BFMTV

Deux-Sèvres: un homme tue 3 personnes dans son entreprise avant de se suicider

Un homme a abattu trois personnes dans une entreprise à Saint-Varent avant de retourner l'arme contre lui. Atteint d'une balle dans la tête, il a succombé à ses blessures à l'hôpital.

Un homme a tué 3 personnes ce mercredi avant de tenter de se suicider dans les Deux-Sèvres, a indiqué une source proche de l'enquête à BFMTV. Les faits se sont déroulés à Saint-Varent, dans une entreprise de carrière de marbre, au cours d'une réunion CSE.

L'homme de 37 ans, qui pratiquait le tir sportif, a fait feu en début d'après-midi avec un pistolet 9 mm, avant de se tirer une balle dans la tête. Transféré au CHU de Poitiers avec un pronostic vital engagé, il a succombé à ses blessures quelques heures plus tard, a indiqué le maire de Saint-Varent, Pierre Rambault.

"Le tour de la table"

Le suspect a fait feu vers 15h00 sur le site de la carrière Roy la Noubleau, a précisé le parquet de Niort. Trois participants à la réunion sont morts, un quatrième a été blessé, mais ses jours n'étaient pas en danger, a précisé la procureure de la République de Niort, Natacha Rateau, qui s'est rendue sur le site dans le nord du département des Deux-Sèvres, à 71 kilomètres de Niort.

Selon une source proche de l'enquête, il n'était pas clair dans un premier temps si le tireur avait fait feu indistinctement sur la réunion, ou s'il avait visé des personnes en particulier.

"Il n'a pas fait irruption, il est entré plutôt calmement dans la pièce. A son regard, le directeur a compris qu'il se passait quelque chose. Il a sorti une arme de poing derrière la première personne qu'il a abattue. Il faisait le tour de la table", explique le maire. "Il a fait feu sur les trois personnes visiblement qu'il souhaitait abattre", a ajouté Natacha Rambault, citant des témoignages.

Les trois personnes décédées sont un responsable financier, un représentant syndical CFTC et un représentant du personnel sans étiquette, a précisé l'élu.

"Pas en forme" depuis la mort de sa mère

L'homme, célibataire, travaillait depuis plusieurs années dans cette entreprise mais était en arrêté de travail "depuis quelques mois", précise sur notre antenne Pierre Rambault, le maire de Saint-Varent. Il "venait d'être déclaré en inaptitude à tout poste" pour une raison qui n'a pas été précisée. Originaire de Loudun (Vienne) où il vivait avec son père, le suspect "n'était pas en forme" depuis la mort de sa mère, il y a une dizaine de mois.

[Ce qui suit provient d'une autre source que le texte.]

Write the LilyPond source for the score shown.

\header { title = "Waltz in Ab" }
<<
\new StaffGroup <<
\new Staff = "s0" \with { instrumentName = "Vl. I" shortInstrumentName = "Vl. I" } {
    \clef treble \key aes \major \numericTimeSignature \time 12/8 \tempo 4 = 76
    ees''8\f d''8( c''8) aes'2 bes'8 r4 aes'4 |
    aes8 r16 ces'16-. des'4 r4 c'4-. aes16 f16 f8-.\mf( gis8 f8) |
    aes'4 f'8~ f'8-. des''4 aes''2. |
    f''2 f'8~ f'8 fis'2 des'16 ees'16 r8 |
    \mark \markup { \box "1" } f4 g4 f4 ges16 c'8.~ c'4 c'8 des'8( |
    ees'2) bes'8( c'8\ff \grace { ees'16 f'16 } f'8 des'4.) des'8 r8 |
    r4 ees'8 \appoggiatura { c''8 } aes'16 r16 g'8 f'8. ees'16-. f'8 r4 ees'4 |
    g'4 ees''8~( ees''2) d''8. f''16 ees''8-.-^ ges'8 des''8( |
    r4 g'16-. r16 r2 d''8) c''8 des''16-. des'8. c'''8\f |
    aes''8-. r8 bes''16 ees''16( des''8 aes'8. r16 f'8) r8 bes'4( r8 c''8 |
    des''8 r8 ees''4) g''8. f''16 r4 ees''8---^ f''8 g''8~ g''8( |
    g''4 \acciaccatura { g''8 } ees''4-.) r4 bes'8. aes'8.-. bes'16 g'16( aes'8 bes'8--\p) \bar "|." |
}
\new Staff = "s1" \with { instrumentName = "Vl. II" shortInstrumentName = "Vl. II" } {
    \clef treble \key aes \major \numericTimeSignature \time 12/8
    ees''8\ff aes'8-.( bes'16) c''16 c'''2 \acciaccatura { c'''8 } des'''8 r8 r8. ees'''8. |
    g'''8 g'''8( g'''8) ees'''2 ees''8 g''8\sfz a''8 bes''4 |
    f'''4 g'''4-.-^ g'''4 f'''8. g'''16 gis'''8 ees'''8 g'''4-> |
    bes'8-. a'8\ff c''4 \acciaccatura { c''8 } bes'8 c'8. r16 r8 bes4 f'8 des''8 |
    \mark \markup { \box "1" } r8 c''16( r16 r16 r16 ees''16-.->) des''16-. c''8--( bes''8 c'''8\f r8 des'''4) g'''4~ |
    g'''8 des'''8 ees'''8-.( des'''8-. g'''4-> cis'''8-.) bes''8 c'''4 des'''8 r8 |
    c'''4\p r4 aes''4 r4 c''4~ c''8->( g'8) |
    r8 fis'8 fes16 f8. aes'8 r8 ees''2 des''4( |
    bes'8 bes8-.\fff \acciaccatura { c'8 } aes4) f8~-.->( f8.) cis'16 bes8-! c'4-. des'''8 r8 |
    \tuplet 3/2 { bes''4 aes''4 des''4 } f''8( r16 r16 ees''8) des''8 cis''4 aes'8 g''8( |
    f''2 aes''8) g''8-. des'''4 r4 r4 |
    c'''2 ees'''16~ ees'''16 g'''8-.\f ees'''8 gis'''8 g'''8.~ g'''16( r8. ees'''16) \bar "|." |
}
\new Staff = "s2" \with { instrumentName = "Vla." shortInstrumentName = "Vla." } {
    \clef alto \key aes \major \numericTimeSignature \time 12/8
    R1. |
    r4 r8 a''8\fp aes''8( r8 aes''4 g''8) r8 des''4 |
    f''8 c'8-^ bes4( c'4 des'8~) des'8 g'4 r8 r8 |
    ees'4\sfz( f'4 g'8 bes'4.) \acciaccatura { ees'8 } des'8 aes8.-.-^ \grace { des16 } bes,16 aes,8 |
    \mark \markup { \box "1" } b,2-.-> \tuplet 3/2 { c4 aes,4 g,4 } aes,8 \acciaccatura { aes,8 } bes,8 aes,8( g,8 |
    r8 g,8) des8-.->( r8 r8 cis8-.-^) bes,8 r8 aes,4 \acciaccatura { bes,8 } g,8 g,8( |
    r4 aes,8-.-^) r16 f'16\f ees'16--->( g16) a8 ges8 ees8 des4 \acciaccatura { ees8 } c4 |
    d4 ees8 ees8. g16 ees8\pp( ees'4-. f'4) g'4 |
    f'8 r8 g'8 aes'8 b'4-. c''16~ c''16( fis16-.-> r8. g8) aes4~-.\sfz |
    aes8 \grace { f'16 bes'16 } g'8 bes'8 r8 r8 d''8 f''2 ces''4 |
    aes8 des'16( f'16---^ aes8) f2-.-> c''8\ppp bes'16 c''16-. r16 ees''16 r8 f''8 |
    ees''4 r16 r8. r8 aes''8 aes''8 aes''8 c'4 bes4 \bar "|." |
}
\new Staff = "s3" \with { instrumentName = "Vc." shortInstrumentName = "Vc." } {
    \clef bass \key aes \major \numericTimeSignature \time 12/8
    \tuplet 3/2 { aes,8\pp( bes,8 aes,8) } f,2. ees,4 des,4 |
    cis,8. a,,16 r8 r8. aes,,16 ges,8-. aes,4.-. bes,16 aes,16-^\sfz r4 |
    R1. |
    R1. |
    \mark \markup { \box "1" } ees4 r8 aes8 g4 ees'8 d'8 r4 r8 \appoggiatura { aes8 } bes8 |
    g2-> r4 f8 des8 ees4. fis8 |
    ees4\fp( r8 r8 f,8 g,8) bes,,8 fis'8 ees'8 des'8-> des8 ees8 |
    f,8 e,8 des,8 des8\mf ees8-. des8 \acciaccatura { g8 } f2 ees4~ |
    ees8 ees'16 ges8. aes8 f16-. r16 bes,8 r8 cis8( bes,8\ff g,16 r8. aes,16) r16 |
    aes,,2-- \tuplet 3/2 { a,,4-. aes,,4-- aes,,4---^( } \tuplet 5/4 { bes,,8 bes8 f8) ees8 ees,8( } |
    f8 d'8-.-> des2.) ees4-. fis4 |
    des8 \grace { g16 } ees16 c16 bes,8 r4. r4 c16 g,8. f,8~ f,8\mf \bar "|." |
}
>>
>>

Plus d'une vingtaine de gendarmes ont été dépêchés sur le lieu de la fusillade, des enquêteurs scientifiques et médecins-légistes. Une enquête de flagrance pour homicide a été ouverte par le parquet de Niort et confiée à la gendarmerie, à la section de recherches de Poitiers et à la brigade de recherche de Bressuire. 

Suivi psychologique 

Une cellule médico-psychologique du centre hospitalier de Niort s'est également rendue sur site et assistait "à la fois les familles des victimes, et les personnes présentes à la réunion qui ont assisté à la fusillade", a précisé la procureure.

"La plupart des employés sont choqués. Il y a eu une prise en charge psychologique par le centre hospitalier et les psychologues de Niort qui sont arrivés vers 18h00 et qui ont pu s'entretenir avec toutes les personnes qui en exprimaient le besoin. Ils continueront de les suivre dans les jours qui viennent", nous précise le colonel Chateau, commandant de groupement de gendarmerie des Deux-Sèvres.

La carrière de la Noubleau est un vaste site d'extraction sur la commune de Saint-Varent, qui produit des granulats (sables, gravier), et des enrobés à destination de remblais ou de revêtements de chaussées. L'entreprise emploie environ 80 personnes, mais une partie seulement du personnel était présente.